Subject: Variability in kernel performance due to cache conflicts?
To: None <tech-kern@netbsd.org>
From: Jonathan Stone <jonathan@DSG.Stanford.EDU>
List: tech-kern
Date: 03/15/1999 13:01:26
I've been carefully tuning microtime() to work well on pmaxes.  It was
to 8-9 microseconds between userland calls, as reported by `ntptime
-c'.  (For comparison, a 133MHz Pentium and a 200MHz PPro are around ~6 usecs)

I reconfigure a new kernel with an added driver, reboot, and the 50MHz
r4000 ntp-gettime syscall latency has nearly doubled to 15-16 usecs.
As best I can tell, the _only_ siginficant difference between the 8us
and the 16us time is cache conflicts due to differing memory layout of
the kernel: changing memmove/memcpy and adding in audio drivers.

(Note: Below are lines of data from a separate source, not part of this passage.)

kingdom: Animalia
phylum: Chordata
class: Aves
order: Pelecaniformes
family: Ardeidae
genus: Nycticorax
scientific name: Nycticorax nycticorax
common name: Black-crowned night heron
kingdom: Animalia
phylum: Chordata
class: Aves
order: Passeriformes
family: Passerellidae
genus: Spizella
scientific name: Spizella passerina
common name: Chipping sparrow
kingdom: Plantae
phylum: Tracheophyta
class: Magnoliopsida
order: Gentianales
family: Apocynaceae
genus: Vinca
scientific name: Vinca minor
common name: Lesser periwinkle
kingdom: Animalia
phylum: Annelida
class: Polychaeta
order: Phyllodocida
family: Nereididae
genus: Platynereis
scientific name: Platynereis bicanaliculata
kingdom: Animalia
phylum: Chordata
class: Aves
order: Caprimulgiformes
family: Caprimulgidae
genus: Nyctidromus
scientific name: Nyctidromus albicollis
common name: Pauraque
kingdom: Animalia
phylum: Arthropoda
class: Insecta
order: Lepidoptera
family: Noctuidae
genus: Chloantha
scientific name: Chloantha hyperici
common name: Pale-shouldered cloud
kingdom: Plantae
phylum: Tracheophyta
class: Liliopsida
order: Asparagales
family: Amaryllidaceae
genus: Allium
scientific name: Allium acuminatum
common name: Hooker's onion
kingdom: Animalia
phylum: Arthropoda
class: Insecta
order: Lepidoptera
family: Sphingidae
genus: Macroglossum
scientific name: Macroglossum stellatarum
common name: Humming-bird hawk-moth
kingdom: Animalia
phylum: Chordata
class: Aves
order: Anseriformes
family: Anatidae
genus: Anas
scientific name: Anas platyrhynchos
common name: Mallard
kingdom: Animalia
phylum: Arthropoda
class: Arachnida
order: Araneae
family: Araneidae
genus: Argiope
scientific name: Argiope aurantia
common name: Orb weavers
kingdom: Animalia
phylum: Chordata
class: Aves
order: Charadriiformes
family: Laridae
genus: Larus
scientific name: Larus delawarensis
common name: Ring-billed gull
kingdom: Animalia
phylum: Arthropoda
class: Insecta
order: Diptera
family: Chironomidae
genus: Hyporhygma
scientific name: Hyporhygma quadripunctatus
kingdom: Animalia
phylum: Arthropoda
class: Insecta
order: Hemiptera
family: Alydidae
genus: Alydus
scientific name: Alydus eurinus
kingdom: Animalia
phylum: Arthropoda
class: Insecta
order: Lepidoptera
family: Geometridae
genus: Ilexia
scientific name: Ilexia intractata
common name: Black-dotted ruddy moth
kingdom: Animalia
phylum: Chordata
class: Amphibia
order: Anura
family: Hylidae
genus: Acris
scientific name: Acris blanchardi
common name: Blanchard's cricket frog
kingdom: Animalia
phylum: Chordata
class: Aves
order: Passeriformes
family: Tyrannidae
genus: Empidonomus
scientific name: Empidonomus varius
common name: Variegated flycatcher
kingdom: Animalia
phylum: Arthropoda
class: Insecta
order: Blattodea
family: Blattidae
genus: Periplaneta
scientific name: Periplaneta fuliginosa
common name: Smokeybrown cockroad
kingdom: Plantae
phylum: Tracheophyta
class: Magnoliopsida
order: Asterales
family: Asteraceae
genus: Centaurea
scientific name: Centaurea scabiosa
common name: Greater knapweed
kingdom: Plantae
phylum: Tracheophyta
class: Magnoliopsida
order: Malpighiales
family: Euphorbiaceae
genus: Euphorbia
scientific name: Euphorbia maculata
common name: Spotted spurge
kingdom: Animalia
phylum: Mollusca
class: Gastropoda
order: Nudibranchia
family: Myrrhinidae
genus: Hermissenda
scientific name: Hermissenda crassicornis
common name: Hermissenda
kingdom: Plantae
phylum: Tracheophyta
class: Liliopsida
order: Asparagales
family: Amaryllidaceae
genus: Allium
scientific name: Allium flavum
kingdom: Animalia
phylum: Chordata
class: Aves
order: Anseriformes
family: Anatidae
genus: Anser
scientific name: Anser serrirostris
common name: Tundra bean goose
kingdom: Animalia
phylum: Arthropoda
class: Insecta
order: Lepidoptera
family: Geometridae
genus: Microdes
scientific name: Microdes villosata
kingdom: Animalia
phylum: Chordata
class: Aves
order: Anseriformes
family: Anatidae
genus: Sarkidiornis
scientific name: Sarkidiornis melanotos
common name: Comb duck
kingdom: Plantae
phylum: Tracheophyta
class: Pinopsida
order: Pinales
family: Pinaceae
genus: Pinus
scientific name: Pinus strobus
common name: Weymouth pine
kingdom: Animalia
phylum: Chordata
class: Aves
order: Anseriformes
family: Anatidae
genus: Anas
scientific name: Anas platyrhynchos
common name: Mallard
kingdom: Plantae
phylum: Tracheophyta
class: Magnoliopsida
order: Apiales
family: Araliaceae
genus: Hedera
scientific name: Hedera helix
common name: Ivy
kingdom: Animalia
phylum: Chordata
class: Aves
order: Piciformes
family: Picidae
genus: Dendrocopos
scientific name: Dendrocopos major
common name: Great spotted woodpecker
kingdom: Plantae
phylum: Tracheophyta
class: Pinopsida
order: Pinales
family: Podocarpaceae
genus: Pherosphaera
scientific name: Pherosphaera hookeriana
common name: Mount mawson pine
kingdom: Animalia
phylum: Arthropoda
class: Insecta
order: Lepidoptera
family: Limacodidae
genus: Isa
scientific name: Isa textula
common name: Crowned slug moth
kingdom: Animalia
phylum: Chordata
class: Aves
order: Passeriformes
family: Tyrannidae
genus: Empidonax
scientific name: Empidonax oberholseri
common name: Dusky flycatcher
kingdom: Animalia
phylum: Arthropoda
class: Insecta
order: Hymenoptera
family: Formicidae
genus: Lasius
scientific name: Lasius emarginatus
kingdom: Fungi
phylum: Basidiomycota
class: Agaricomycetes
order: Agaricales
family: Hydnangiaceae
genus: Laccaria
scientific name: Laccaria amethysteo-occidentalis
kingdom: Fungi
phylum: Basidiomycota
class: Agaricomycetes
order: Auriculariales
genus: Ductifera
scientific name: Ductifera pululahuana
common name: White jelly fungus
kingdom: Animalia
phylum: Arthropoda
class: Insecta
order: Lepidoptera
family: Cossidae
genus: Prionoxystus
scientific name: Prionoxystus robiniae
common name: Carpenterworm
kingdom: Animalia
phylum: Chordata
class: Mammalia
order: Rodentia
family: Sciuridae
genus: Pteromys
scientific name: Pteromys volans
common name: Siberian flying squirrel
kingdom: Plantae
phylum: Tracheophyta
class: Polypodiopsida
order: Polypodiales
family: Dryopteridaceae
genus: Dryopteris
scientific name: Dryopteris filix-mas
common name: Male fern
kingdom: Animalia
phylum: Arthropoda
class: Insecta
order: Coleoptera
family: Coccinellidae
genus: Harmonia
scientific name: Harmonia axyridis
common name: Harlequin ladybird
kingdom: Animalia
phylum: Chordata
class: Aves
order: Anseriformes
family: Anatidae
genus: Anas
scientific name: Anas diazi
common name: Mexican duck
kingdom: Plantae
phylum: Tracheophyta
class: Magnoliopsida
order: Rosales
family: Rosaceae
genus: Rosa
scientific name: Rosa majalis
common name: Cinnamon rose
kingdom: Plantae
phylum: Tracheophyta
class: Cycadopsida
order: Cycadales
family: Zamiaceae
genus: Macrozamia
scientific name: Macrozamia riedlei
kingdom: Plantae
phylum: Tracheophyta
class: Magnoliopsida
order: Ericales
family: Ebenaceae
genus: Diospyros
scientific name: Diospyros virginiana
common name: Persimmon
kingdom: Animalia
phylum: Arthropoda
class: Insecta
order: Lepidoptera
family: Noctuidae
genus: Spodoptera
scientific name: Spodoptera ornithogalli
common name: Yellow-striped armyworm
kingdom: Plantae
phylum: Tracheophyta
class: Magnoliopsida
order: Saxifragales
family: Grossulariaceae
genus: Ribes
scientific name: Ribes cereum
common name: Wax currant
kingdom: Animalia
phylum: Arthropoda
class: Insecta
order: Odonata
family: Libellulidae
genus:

This may not sound like a lot, but to NTP time vultures, losing
a factor of 2 (one bit in advertised NTP precision) is just
Not Good Enough.

This is not new. I've documented similar but smaller effects going
back 2 or 3 years, due to adding or removing drivers; but moving some
crucial fragments (like the memcpy() code?) into libkern at the end of
the kernel (and thus more subject to movement with addition/removal of
kernel features) has increased the effect.


Has anyone else looked at micro-benchmarks like this and seen similar
effects due to cache-colouring and conflicts?  Any ideas on how to
address it inside our existing kernel build structure (short of, e.g.,
going back to hand-placing critical libkern functions inside locore)?